▶ Problem to work on: Repeat each entry exactly, but do not carry over the pictures.

▶ Material for this task:
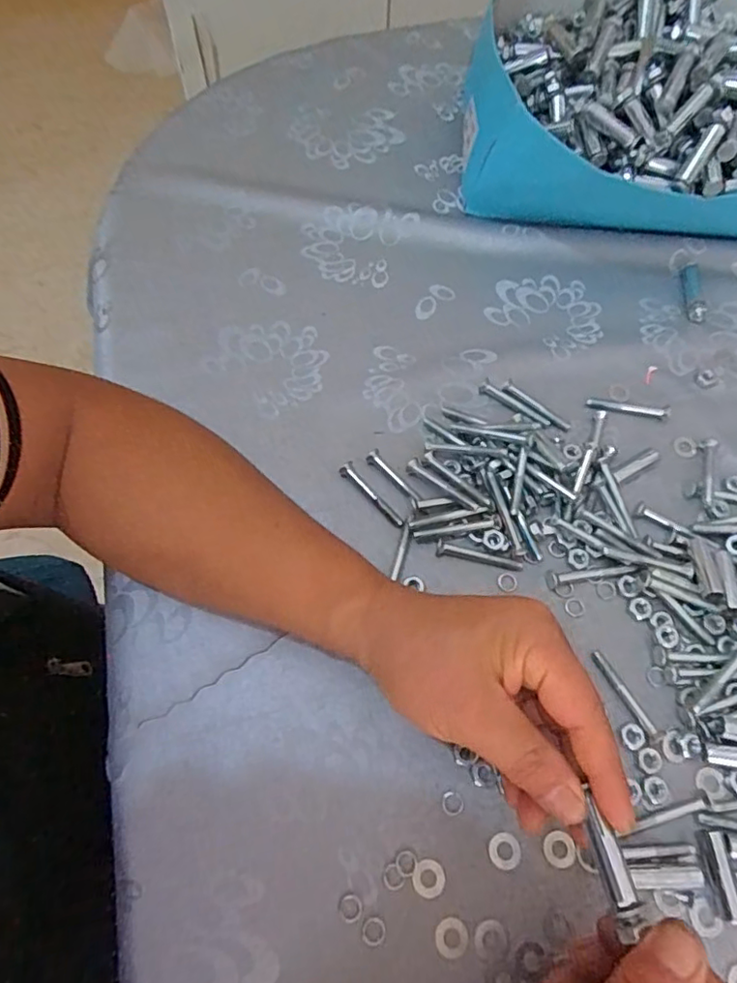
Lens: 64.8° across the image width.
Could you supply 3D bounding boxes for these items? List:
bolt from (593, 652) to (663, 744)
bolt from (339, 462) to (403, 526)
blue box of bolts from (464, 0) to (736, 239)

▶ Task solution:
Lens: 64.8° across the image width.
Could you supply 3D bounding boxes for these items? List:
bolt from (593, 652) to (663, 744)
bolt from (339, 462) to (403, 526)
blue box of bolts from (464, 0) to (736, 239)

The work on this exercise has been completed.